Il paesaggio di Gragnano
Da un lato, i Monti Lattari, catene rocciose che bloccano il passaggio dei venti da ovest verso est; dall'altro il mare, porto sicuro dove poter avviare un commercio, e nel mezzo, tramontana e scirocco, venti che si muovono fra le vie della città incanalandosi in ogni dove. “Non c'è da stupirsi se siamo diventati famosi per la nostra pasta: è veramente difficile, in una terra del genere, non riuscire a produrla”. A parlare è Giuseppe Di Martino, terza generazione alla guida di un'azienda d'eccezione, Pastificio Di Martino, e grande imprenditore del settore alimentare italiano. È lui, gragnanese doc, a spiegare la nascita del prodotto simbolo del made in Italy per antonomasia: la pasta di grano duro, ma non una qualsiasi. Quella di Gragnano, “un luogo che sembra essere stato creato appositamente con questo scopo”, un'eccellenza della gastronomia italiana che vanta dal 2013 il riconoscimento di Igp, indicazione geografica protetta.
“Ogni dove ha un perché”
A ripercorre origine ed evoluzione di questa specialità, dunque, è lui, ma attraverso le parole di Di Martino veniamo a conoscenza di tanti altri personaggi che hanno fatto la storia della pasta di Gragnano: Liguori, Afeltra, D'Apuzzo, DiNola,“maggior produttore a livello nazionale fino agli anni '70”, e ancora altri Di Martino, “miei omonimi, la città è piccola e i cognomi in passato si ripetevano spesso”. Giuseppe oggi vanta tre linee produttive, Antonio Amato, Di Martino e Pastificio Dei Campi; quest'ultima è “la mia scuderia Ferrari”, spiega sorridendo, un prodotto di nicchia studiato su misura per chef professionisti. La strada percorsa da quel lontano 1912, anno di acquisto della bottega, è lunga e articolata, e si inserisce all'interno di un racconto ancora più ampio, quello di un Comune che proprio nella tavola ha trovato il suo punto di forza. “Ogni dove ha un perché, e il perché di Gragnano è la pasta”.
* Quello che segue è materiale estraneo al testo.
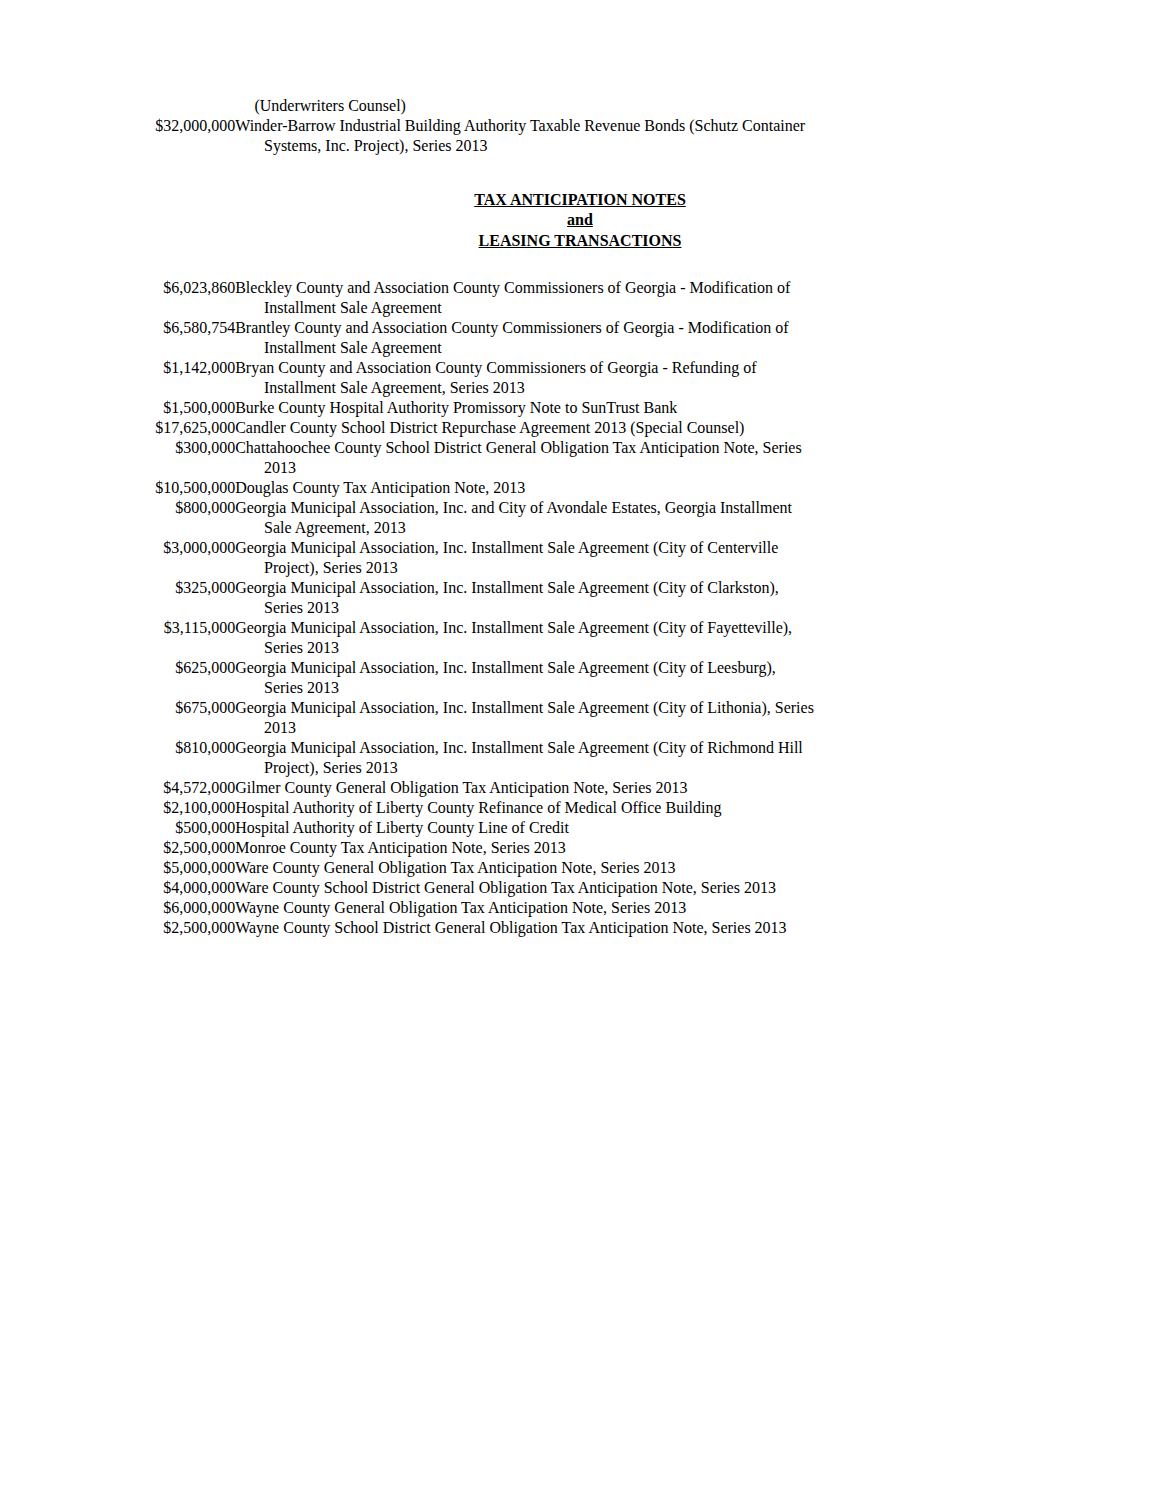(Underwriters Counsel)
| $32,000,000 | Winder-Barrow Industrial Building Authority Taxable Revenue Bonds (Schutz Container Systems, Inc. Project), Series 2013 |
TAX ANTICIPATION NOTES
and
LEASING TRANSACTIONS
| $6,023,860 | Bleckley County and Association County Commissioners of Georgia - Modification of Installment Sale Agreement |
| $6,580,754 | Brantley County and Association County Commissioners of Georgia - Modification of Installment Sale Agreement |
| $1,142,000 | Bryan County and Association County Commissioners of Georgia - Refunding of Installment Sale Agreement, Series 2013 |
| $1,500,000 | Burke County Hospital Authority Promissory Note to SunTrust Bank |
| $17,625,000 | Candler County School District Repurchase Agreement 2013 (Special Counsel) |
| $300,000 | Chattahoochee County School District General Obligation Tax Anticipation Note, Series 2013 |
| $10,500,000 | Douglas County Tax Anticipation Note, 2013 |
| $800,000 | Georgia Municipal Association, Inc. and City of Avondale Estates, Georgia Installment Sale Agreement, 2013 |
| $3,000,000 | Georgia Municipal Association, Inc. Installment Sale Agreement (City of Centerville Project), Series 2013 |
| $325,000 | Georgia Municipal Association, Inc. Installment Sale Agreement (City of Clarkston), Series 2013 |
| $3,115,000 | Georgia Municipal Association, Inc. Installment Sale Agreement (City of Fayetteville), Series 2013 |
| $625,000 | Georgia Municipal Association, Inc. Installment Sale Agreement (City of Leesburg), Series 2013 |
| $675,000 | Georgia Municipal Association, Inc. Installment Sale Agreement (City of Lithonia), Series 2013 |
| $810,000 | Georgia Municipal Association, Inc. Installment Sale Agreement (City of Richmond Hill Project), Series 2013 |
| $4,572,000 | Gilmer County General Obligation Tax Anticipation Note, Series 2013 |
| $2,100,000 | Hospital Authority of Liberty County Refinance of Medical Office Building |
| $500,000 | Hospital Authority of Liberty County Line of Credit |
| $2,500,000 | Monroe County Tax Anticipation Note, Series 2013 |
| $5,000,000 | Ware County General Obligation Tax Anticipation Note, Series 2013 |
| $4,000,000 | Ware County School District General Obligation Tax Anticipation Note, Series 2013 |
| $6,000,000 | Wayne County General Obligation Tax Anticipation Note, Series 2013 |
| $2,500,000 | Wayne County School District General Obligation Tax Anticipation Note, Series 2013 |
Via Roma, il regno dei pastai
Essiccata naturalmente dalle brezze bloccate dai Monti e da quelli che arrivano dalla costa, alla fine del Cinquecento la pasta nasce in maniera spontanea, come unica conseguenza logica dei doni preziosi di una terra generosa. In principio fu via Roma la sede dei pastai, una strada che differisce da tutte le altre in città per larghezza e per il modo in cui si snoda a S, creando delle curve perfette per far incanalare il vento necessario all'essiccazione. Così, una dopo l'altra, le botteghe di pasta si susseguono in palazzetti stretti costruiti in asse, molti dei quali riportano ancora oggi le insegne di un tempo. “In passato la pasta veniva messa a essiccare sulle canne, che potevano arrivare fino a 2 metri e mezzo di altezza”. La parte finale di via Roma, dove il vento convoglia maggiormente, era quella riservata ai “pastafinari”, “artigiani particolarmente dedicati che producevano formati insoliti”.Botteghe di pastai, trafilari, canne per l'essiccazione: questi gli elementi caratteristici di via Roma, “che non era abitata, ma serviva solo per la produzione”. A testimonianza di questo, il basolato, “pavimentazione che trattiene molto bene il calore, perfetta per l'asciugatura della pasta, e presente solo in questa strada”.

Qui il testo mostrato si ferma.